I have noticed some inconsistencies in the data that are probably related to how I parse the original records. I have not had time to fix these issues.
tidycseeCOVID19 is a data package that aims to provide a curated, tidy version of the JHU CSEE COVID19 daily report data.
You can install the latest version of the data package from github:
remotes::install_github("klucar/tidycseeCOVID19")
Example of how to load data and create a globe-histogram:
library(tidycseeCOVID19)
data("covid19_daily")
covid19 <- tibble::as_tibble(covid19_daily)
library(ggmap)
library(threejs)
library(tidyverse)
library(tidycseeCOVID19)
data("covid19_daily")
covid19 <- tibble::as_tibble(covid19_daily)
# This probaby isn't the right way, but just get a plot
# out for now.
plot_data <- covid19 %>%
group_by(Latitude, Longitude) %>%
summarise(Confirmed_sum = sum(Confirmed))
# Plot the data on the globe
globe <- globejs(lat = plot_data$Latitude,
long = plot_data$Longitude,
val = 20* log10(plot_data$Confirmed_sum),
color = 'red',
pointsize = 0.5,
atmosphere = TRUE)
globe
The raw data files have become more consistent recently, but the early data files had many different formats. This dataset has done the following to the data:
- Removed Ship information into separate column, keeping Country where available.
- Converted Update date/time strings into R dttm format.
- Normalized / Standardized Country names.
- Separated City, State entries into separate columns
- Backfilled Lat/Long data into early entries
- Expanded US State abbreviations and other abbreviations.

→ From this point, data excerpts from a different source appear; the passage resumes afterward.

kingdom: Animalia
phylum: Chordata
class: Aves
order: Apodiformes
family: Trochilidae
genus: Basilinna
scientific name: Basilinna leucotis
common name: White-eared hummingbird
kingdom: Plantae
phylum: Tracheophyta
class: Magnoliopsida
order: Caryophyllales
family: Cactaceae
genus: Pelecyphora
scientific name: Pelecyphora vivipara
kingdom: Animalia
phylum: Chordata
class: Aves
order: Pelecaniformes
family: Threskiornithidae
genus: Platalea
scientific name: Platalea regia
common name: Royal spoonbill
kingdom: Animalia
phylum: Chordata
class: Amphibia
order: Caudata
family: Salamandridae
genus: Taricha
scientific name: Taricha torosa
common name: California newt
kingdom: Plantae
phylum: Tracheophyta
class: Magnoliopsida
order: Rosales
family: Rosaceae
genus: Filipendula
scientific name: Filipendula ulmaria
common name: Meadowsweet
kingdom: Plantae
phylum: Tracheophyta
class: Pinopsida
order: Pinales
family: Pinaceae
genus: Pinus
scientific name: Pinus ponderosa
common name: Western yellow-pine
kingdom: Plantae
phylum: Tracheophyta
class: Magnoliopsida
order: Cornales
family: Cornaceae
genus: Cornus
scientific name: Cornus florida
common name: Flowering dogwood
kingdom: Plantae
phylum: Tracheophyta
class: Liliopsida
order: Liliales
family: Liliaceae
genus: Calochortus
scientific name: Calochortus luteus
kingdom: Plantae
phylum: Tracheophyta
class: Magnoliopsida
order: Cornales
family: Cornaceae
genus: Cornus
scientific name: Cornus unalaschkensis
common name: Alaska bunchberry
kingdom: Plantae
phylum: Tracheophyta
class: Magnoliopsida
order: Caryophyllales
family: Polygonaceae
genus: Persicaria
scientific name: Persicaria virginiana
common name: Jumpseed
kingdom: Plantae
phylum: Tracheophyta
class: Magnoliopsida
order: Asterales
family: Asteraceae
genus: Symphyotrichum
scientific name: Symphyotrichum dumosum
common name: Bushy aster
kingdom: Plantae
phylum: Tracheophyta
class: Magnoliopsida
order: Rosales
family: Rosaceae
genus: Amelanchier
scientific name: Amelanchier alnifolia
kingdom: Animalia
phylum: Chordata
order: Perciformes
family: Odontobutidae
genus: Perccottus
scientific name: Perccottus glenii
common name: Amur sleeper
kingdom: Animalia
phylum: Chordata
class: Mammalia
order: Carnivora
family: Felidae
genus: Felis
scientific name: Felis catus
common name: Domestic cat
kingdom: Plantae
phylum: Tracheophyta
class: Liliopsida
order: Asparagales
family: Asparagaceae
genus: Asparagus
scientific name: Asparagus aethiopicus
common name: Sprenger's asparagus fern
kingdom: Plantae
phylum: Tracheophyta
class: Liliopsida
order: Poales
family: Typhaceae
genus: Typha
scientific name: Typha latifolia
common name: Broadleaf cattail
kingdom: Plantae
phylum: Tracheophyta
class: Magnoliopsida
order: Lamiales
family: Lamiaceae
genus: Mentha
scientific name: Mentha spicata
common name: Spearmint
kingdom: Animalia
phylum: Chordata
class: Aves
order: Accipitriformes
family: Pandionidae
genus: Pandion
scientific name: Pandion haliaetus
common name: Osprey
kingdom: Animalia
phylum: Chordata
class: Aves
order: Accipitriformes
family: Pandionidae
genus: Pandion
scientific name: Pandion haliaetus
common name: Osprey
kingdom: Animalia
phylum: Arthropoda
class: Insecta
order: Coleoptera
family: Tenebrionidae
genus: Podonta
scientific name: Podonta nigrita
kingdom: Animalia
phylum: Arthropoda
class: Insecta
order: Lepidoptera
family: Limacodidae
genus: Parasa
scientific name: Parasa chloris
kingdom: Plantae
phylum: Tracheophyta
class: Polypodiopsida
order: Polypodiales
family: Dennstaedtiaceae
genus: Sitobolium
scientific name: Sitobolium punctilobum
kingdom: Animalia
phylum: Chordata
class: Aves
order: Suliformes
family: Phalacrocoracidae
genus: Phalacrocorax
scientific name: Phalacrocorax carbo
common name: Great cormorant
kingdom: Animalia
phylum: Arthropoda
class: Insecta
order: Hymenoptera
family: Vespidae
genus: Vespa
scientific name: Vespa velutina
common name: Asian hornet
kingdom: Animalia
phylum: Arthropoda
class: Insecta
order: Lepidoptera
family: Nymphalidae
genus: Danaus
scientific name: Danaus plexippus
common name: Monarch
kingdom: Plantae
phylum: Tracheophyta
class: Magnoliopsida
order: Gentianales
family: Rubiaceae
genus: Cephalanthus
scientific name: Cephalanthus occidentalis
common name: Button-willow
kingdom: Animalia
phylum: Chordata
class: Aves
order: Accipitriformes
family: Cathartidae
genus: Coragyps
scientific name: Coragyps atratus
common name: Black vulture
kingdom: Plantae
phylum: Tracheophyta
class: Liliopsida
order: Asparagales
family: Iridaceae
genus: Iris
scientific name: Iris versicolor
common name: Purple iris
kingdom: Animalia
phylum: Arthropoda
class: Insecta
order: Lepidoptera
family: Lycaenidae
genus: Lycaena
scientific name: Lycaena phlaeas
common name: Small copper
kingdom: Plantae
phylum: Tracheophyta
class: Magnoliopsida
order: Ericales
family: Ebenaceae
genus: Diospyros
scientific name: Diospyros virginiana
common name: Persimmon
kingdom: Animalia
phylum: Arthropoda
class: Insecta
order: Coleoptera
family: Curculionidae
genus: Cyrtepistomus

I made my best guess as to what was the right thing to do when normalizing everything. I'm not a world geography expert so if you find errors, please let me know. Here's some things I'm not sure of:
- China Mainland Provinces: Some are really close in spelling, not sure if these are separate provinces or typos.
- Not sure if Guinea and Ecuatorial Guinea are the same country.
- There's a lot of hand-jamming some values, let me know of any inconsistencies you find.